WHAT NEEDS TO BE DONE
Give an exact copy of the lines of the records below, starting at the line containing "0: (276, 529, 1.07)" and running to the end.

MATERIAL FOR THE TASK
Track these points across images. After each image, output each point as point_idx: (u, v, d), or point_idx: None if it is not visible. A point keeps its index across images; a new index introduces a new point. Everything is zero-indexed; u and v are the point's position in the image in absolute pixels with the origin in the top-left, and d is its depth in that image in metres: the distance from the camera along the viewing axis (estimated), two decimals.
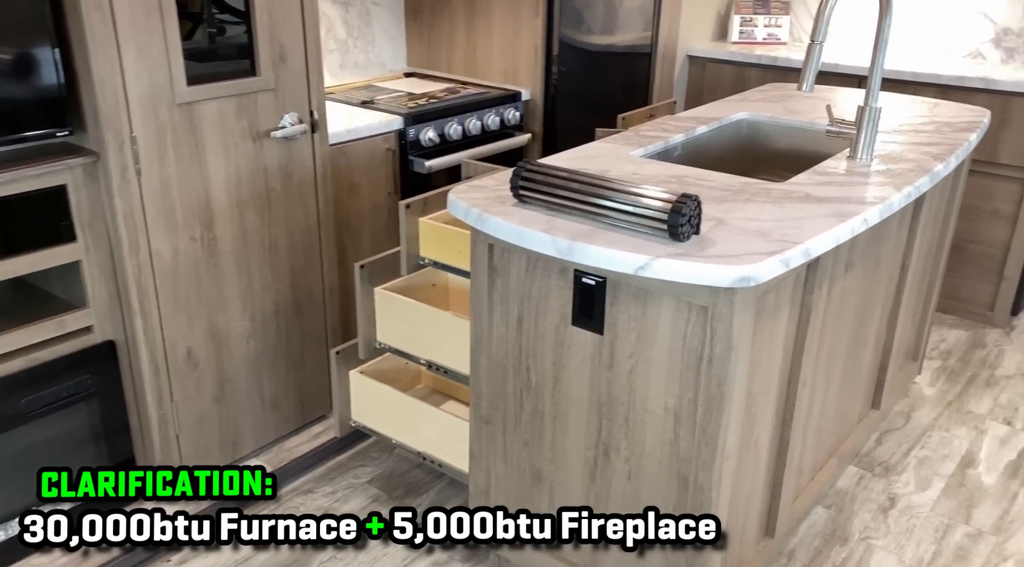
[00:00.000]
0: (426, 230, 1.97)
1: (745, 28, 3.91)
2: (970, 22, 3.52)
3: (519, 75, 3.07)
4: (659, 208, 1.45)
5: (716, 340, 1.47)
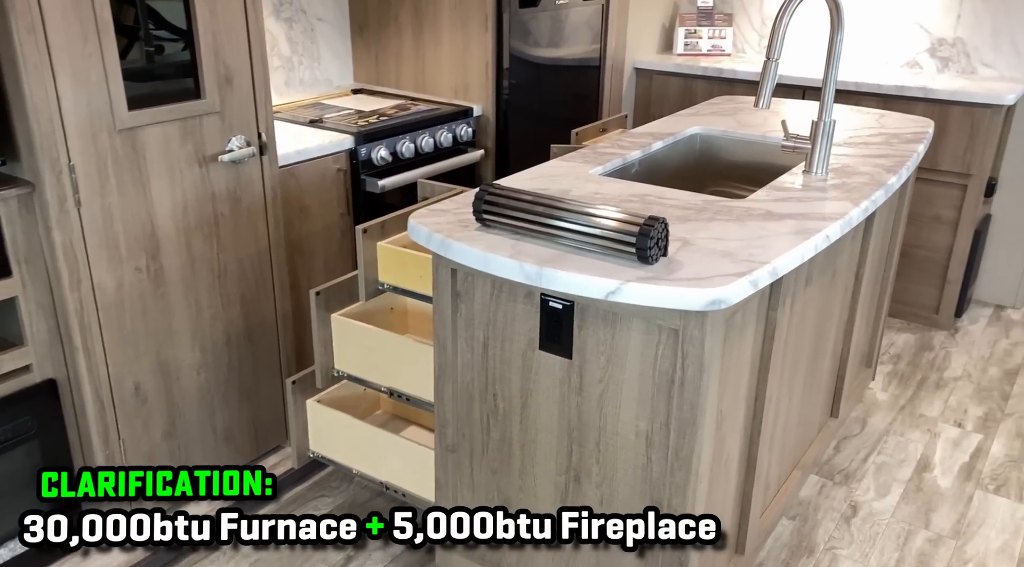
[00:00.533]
0: (385, 255, 1.92)
1: (690, 40, 3.94)
2: (907, 33, 3.61)
3: (470, 90, 3.04)
4: (627, 231, 1.43)
5: (688, 363, 1.45)
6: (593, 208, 1.49)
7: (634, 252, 1.43)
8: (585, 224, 1.47)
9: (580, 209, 1.49)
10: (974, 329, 3.49)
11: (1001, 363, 3.22)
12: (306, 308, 2.53)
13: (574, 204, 1.51)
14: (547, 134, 3.29)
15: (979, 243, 3.44)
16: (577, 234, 1.49)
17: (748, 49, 4.02)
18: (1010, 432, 2.77)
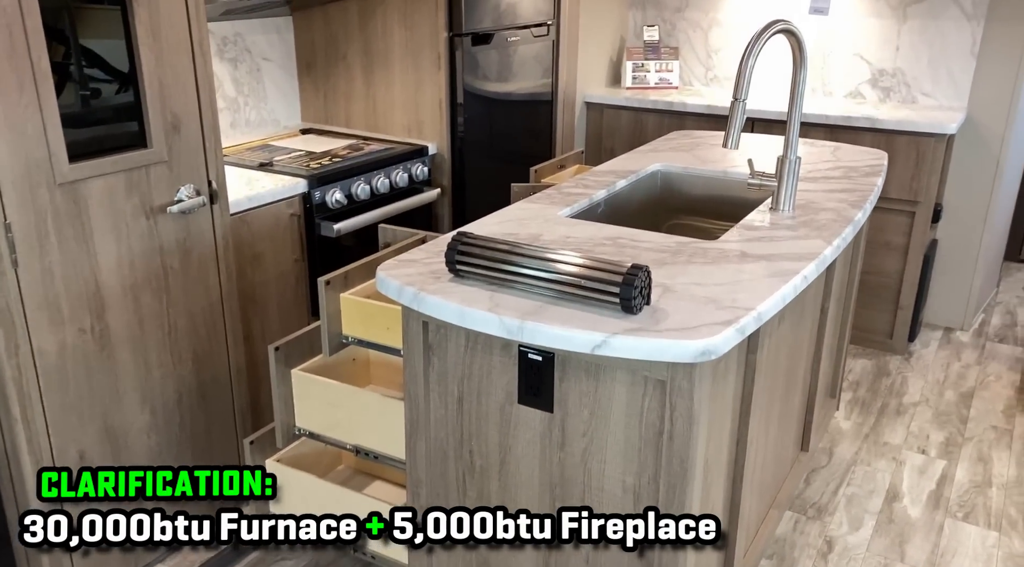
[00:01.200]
0: (349, 307, 1.83)
1: (638, 74, 3.97)
2: (849, 64, 3.69)
3: (424, 129, 2.98)
4: (610, 280, 1.38)
5: (676, 415, 1.40)
6: (572, 257, 1.44)
7: (618, 302, 1.38)
8: (566, 274, 1.42)
9: (560, 259, 1.44)
10: (927, 353, 3.54)
11: (956, 386, 3.26)
12: (260, 360, 2.41)
13: (552, 253, 1.46)
14: (503, 170, 3.25)
15: (928, 268, 3.50)
16: (557, 284, 1.43)
17: (695, 82, 4.06)
18: (972, 457, 2.79)
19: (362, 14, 2.96)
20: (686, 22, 4.01)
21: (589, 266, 1.41)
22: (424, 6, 2.82)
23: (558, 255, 1.45)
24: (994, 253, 3.86)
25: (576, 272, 1.41)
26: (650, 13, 4.07)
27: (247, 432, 2.32)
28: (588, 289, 1.40)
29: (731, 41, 3.92)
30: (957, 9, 3.43)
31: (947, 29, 3.47)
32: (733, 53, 3.93)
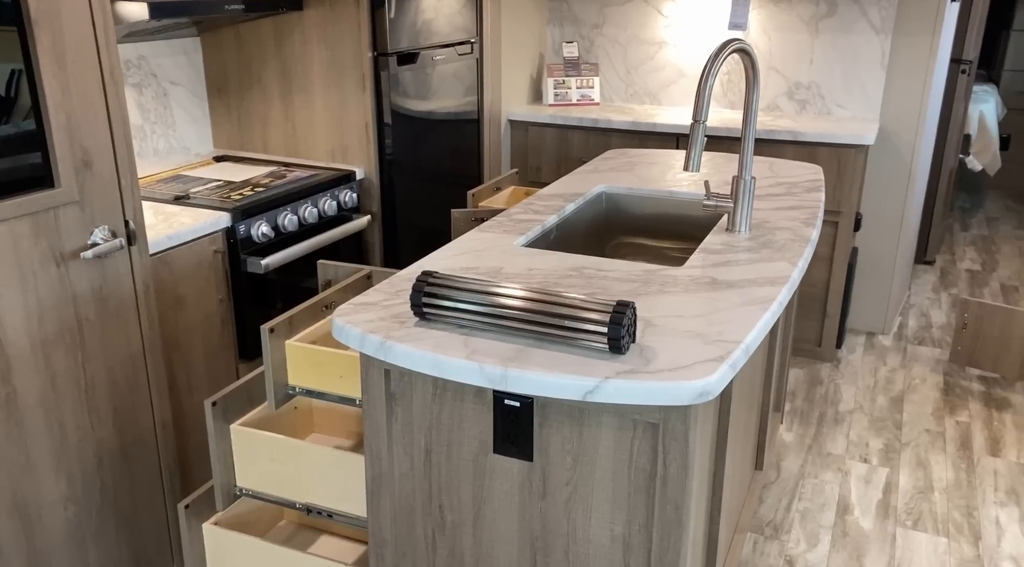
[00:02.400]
0: (297, 355, 1.68)
1: (559, 90, 3.92)
2: (765, 78, 3.75)
3: (349, 153, 2.83)
4: (596, 320, 1.29)
5: (670, 459, 1.32)
6: (552, 295, 1.34)
7: (605, 343, 1.29)
8: (547, 314, 1.32)
9: (539, 297, 1.34)
10: (854, 358, 3.61)
11: (886, 391, 3.33)
12: (188, 412, 2.21)
13: (530, 292, 1.36)
14: (433, 193, 3.13)
15: (851, 275, 3.58)
16: (538, 326, 1.33)
17: (615, 98, 4.05)
18: (911, 462, 2.84)
19: (277, 34, 2.79)
20: (604, 38, 3.99)
21: (572, 305, 1.31)
22: (346, 26, 2.68)
23: (537, 294, 1.35)
24: (906, 258, 3.99)
25: (558, 312, 1.32)
26: (568, 29, 4.03)
27: (176, 493, 2.11)
28: (572, 330, 1.31)
29: (650, 57, 3.93)
30: (866, 23, 3.53)
31: (858, 43, 3.56)
32: (653, 69, 3.94)
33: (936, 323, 3.99)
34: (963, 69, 4.44)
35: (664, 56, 3.90)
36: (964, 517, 2.55)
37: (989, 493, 2.67)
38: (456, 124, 3.24)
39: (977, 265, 4.83)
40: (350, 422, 2.01)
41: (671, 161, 2.65)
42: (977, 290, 4.43)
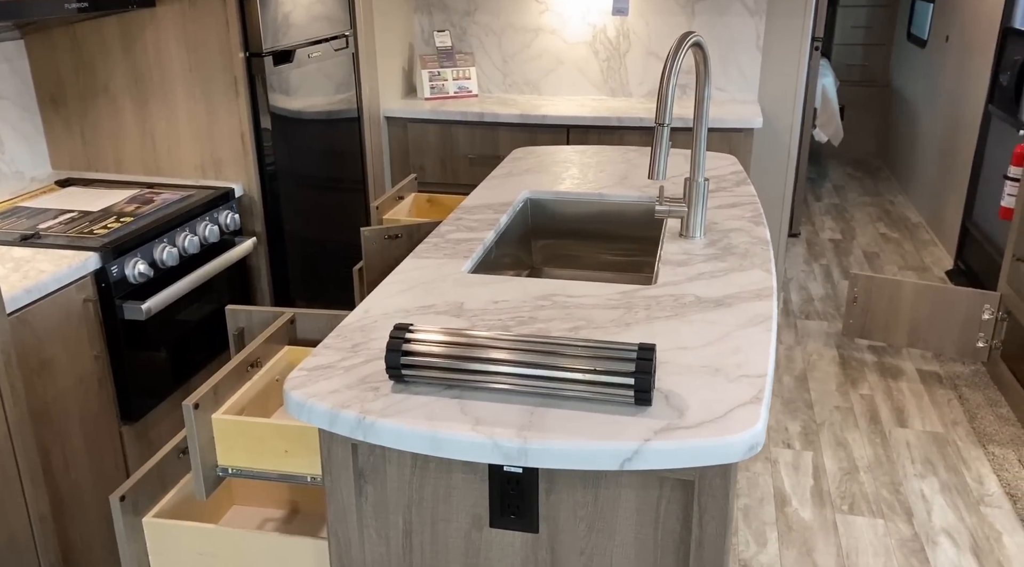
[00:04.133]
0: (228, 431, 1.39)
1: (435, 83, 3.68)
2: (645, 63, 3.68)
3: (223, 167, 2.49)
4: (618, 370, 1.11)
5: (707, 519, 1.16)
6: (560, 342, 1.15)
7: (631, 395, 1.11)
8: (559, 368, 1.12)
9: (546, 347, 1.14)
10: None
11: (789, 370, 3.37)
12: (69, 496, 1.85)
13: (533, 341, 1.15)
14: (320, 205, 2.83)
15: None
16: (549, 382, 1.13)
17: (493, 88, 3.86)
18: (831, 443, 2.87)
19: (124, 35, 2.40)
20: (478, 26, 3.79)
21: (588, 354, 1.12)
22: (210, 22, 2.33)
23: (542, 342, 1.15)
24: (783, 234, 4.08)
25: (572, 366, 1.12)
26: (438, 18, 3.80)
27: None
28: (592, 383, 1.12)
29: (527, 45, 3.76)
30: (741, 5, 3.52)
31: (733, 25, 3.56)
32: (530, 57, 3.78)
33: (816, 296, 4.11)
34: (816, 46, 4.59)
35: (542, 44, 3.74)
36: (892, 495, 2.59)
37: (908, 466, 2.73)
38: (335, 125, 2.94)
39: (837, 234, 5.05)
40: (274, 488, 1.73)
41: (586, 159, 2.50)
42: (844, 259, 4.61)
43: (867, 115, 6.90)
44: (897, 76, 6.49)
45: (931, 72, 5.39)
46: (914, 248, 4.79)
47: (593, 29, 3.67)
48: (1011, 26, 4.04)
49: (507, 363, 1.14)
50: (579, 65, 3.74)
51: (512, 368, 1.14)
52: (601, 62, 3.72)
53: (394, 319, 1.41)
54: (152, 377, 2.09)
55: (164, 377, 2.14)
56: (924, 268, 4.48)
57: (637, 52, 3.66)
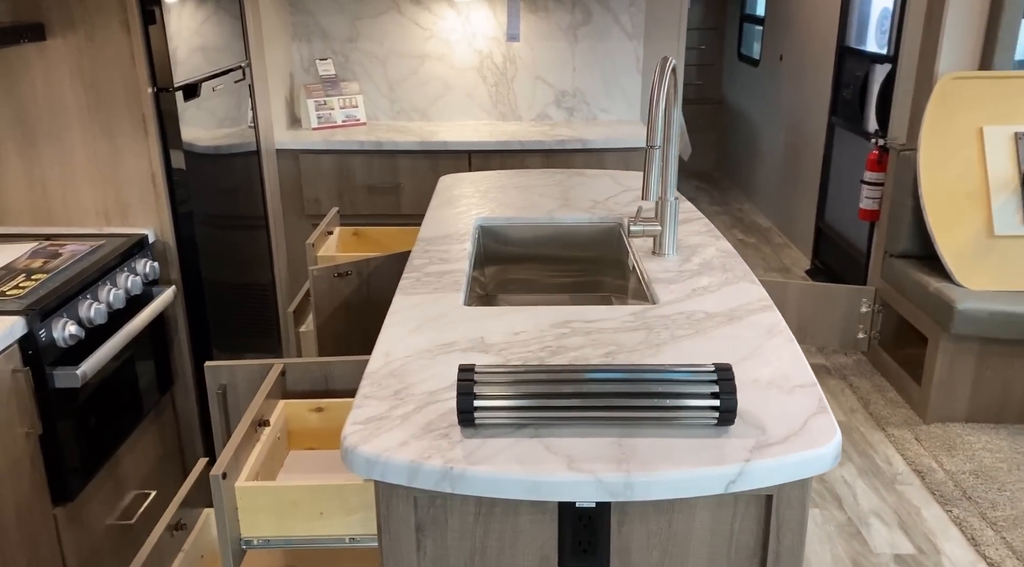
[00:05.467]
0: (254, 499, 1.25)
1: (322, 112, 3.56)
2: (533, 87, 3.74)
3: (130, 212, 2.27)
4: (701, 393, 1.11)
5: (785, 531, 1.19)
6: (631, 368, 1.13)
7: (714, 417, 1.12)
8: (643, 395, 1.11)
9: (629, 376, 1.12)
10: None
11: None
12: None
13: (606, 371, 1.13)
14: (231, 246, 2.65)
15: None
16: (632, 410, 1.11)
17: (381, 115, 3.78)
18: None
19: (6, 73, 2.14)
20: (361, 54, 3.70)
21: (671, 378, 1.12)
22: (111, 56, 2.13)
23: (618, 371, 1.13)
24: None
25: (655, 390, 1.11)
26: (318, 46, 3.68)
27: None
28: (676, 408, 1.11)
29: (413, 72, 3.72)
30: (620, 30, 3.67)
31: (613, 49, 3.69)
32: (418, 83, 3.73)
33: None
34: None
35: (429, 70, 3.71)
36: (820, 483, 2.75)
37: None
38: (237, 161, 2.77)
39: None
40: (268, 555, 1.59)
41: (518, 183, 2.50)
42: None
43: (705, 131, 7.37)
44: (730, 93, 6.97)
45: (766, 89, 5.84)
46: (772, 251, 5.15)
47: (480, 55, 3.69)
48: (847, 45, 4.46)
49: (590, 396, 1.11)
50: (468, 90, 3.74)
51: (595, 400, 1.11)
52: (490, 87, 3.74)
53: (420, 361, 1.34)
54: (85, 450, 1.87)
55: (96, 449, 1.92)
56: (786, 269, 4.82)
57: (524, 77, 3.72)
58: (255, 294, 2.90)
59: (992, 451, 2.88)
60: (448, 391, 1.24)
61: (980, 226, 3.08)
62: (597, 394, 1.11)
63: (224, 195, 2.63)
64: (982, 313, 2.87)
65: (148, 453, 2.21)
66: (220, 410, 1.52)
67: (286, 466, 1.47)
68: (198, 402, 2.42)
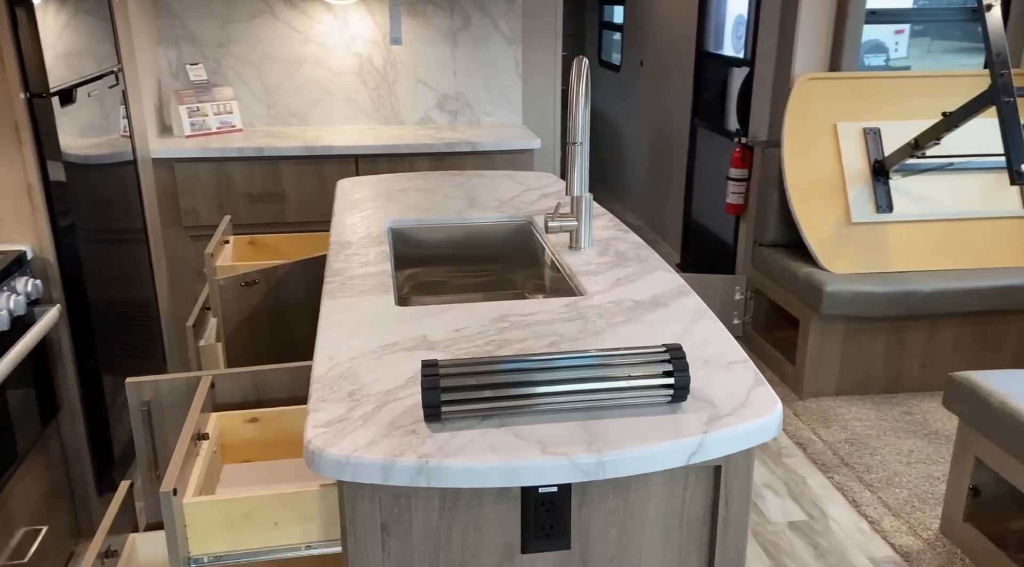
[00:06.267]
0: (205, 513, 1.19)
1: (195, 119, 3.42)
2: (415, 91, 3.74)
3: (5, 227, 2.10)
4: (656, 372, 1.16)
5: (733, 498, 1.26)
6: (587, 354, 1.17)
7: (668, 394, 1.17)
8: (603, 378, 1.15)
9: (587, 361, 1.16)
10: None
11: None
12: None
13: (565, 358, 1.16)
14: (112, 260, 2.50)
15: None
16: (593, 394, 1.15)
17: (257, 121, 3.67)
18: None
19: None
20: (233, 58, 3.57)
21: (627, 361, 1.16)
22: None
23: (576, 357, 1.17)
24: None
25: (614, 374, 1.15)
26: (187, 50, 3.52)
27: None
28: (633, 389, 1.16)
29: (290, 76, 3.63)
30: (499, 34, 3.73)
31: (494, 53, 3.75)
32: (294, 88, 3.65)
33: None
34: None
35: (306, 74, 3.64)
36: None
37: None
38: (114, 170, 2.61)
39: None
40: None
41: (419, 185, 2.50)
42: None
43: None
44: (593, 98, 7.21)
45: (629, 93, 6.08)
46: None
47: (360, 59, 3.65)
48: (706, 50, 4.72)
49: (555, 382, 1.14)
50: (348, 95, 3.69)
51: (559, 386, 1.14)
52: (370, 91, 3.71)
53: (366, 362, 1.33)
54: None
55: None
56: None
57: (406, 80, 3.71)
58: (137, 311, 2.74)
59: (862, 420, 3.13)
60: (405, 389, 1.23)
61: (839, 215, 3.35)
62: (561, 381, 1.14)
63: (102, 207, 2.47)
64: (847, 294, 3.12)
65: (35, 487, 2.05)
66: (145, 428, 1.44)
67: (223, 480, 1.41)
68: (87, 427, 2.26)
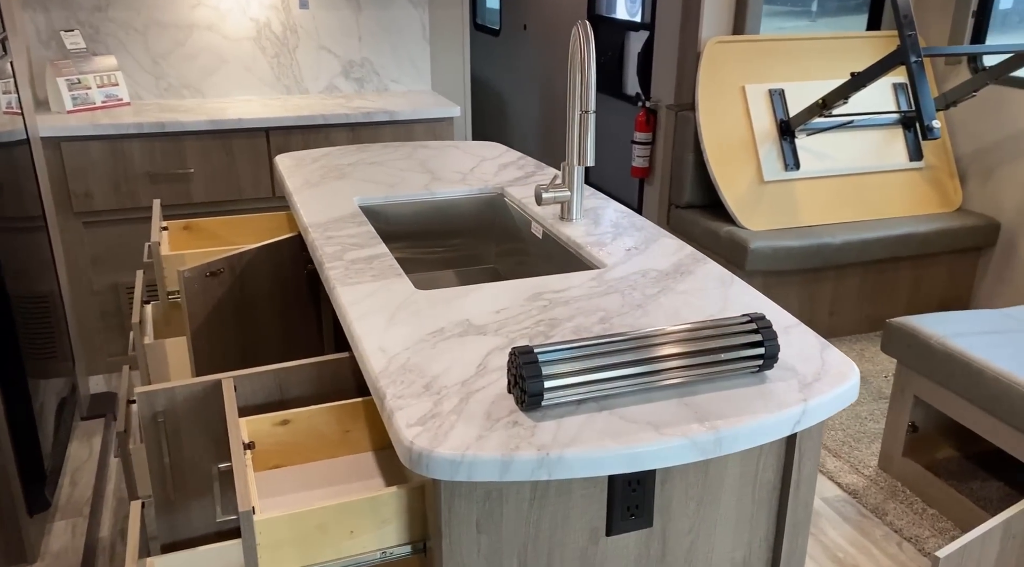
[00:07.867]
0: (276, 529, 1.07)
1: (77, 92, 3.07)
2: (318, 58, 3.53)
3: None
4: (747, 342, 1.14)
5: (805, 461, 1.27)
6: (690, 328, 1.14)
7: (757, 364, 1.16)
8: (698, 353, 1.12)
9: (682, 336, 1.12)
10: None
11: None
12: None
13: (661, 333, 1.12)
14: (13, 251, 2.21)
15: None
16: (690, 370, 1.12)
17: (145, 94, 3.35)
18: None
19: None
20: (114, 24, 3.23)
21: (713, 334, 1.13)
22: None
23: (674, 333, 1.13)
24: None
25: (708, 347, 1.12)
26: (58, 15, 3.15)
27: None
28: (728, 361, 1.13)
29: (180, 44, 3.33)
30: None
31: (399, 17, 3.59)
32: (186, 57, 3.35)
33: None
34: None
35: (199, 41, 3.34)
36: None
37: None
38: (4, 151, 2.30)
39: None
40: None
41: (369, 157, 2.35)
42: None
43: None
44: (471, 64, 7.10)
45: (511, 57, 6.03)
46: None
47: (256, 24, 3.39)
48: (599, 14, 4.74)
49: (653, 361, 1.09)
50: (245, 63, 3.43)
51: (658, 365, 1.10)
52: (270, 59, 3.46)
53: (422, 352, 1.23)
54: None
55: None
56: None
57: (308, 47, 3.49)
58: (36, 308, 2.45)
59: None
60: (480, 378, 1.15)
61: (752, 174, 3.47)
62: (660, 358, 1.10)
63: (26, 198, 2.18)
64: (768, 249, 3.25)
65: None
66: (157, 442, 1.27)
67: (261, 491, 1.27)
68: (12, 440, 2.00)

SOLUTION TO THE EXERCISE
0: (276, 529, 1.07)
1: (77, 92, 3.07)
2: (318, 58, 3.53)
3: None
4: (747, 342, 1.14)
5: (805, 461, 1.27)
6: (690, 328, 1.14)
7: (757, 364, 1.16)
8: (698, 353, 1.12)
9: (682, 336, 1.12)
10: None
11: None
12: None
13: (661, 333, 1.12)
14: (13, 251, 2.21)
15: None
16: (690, 370, 1.12)
17: (145, 94, 3.35)
18: None
19: None
20: (114, 24, 3.23)
21: (713, 334, 1.13)
22: None
23: (674, 333, 1.13)
24: None
25: (708, 347, 1.12)
26: (58, 15, 3.15)
27: None
28: (728, 361, 1.13)
29: (180, 44, 3.33)
30: None
31: (399, 17, 3.59)
32: (186, 57, 3.35)
33: None
34: None
35: (199, 41, 3.34)
36: None
37: None
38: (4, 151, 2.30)
39: None
40: None
41: (369, 157, 2.35)
42: None
43: None
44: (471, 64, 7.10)
45: (511, 57, 6.03)
46: None
47: (256, 24, 3.39)
48: (599, 14, 4.74)
49: (653, 361, 1.09)
50: (245, 63, 3.43)
51: (658, 365, 1.10)
52: (270, 59, 3.46)
53: (422, 352, 1.23)
54: None
55: None
56: None
57: (308, 47, 3.49)
58: (36, 308, 2.45)
59: None
60: (480, 378, 1.15)
61: (752, 174, 3.47)
62: (660, 358, 1.10)
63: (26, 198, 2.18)
64: (768, 249, 3.25)
65: None
66: (157, 442, 1.27)
67: (261, 491, 1.27)
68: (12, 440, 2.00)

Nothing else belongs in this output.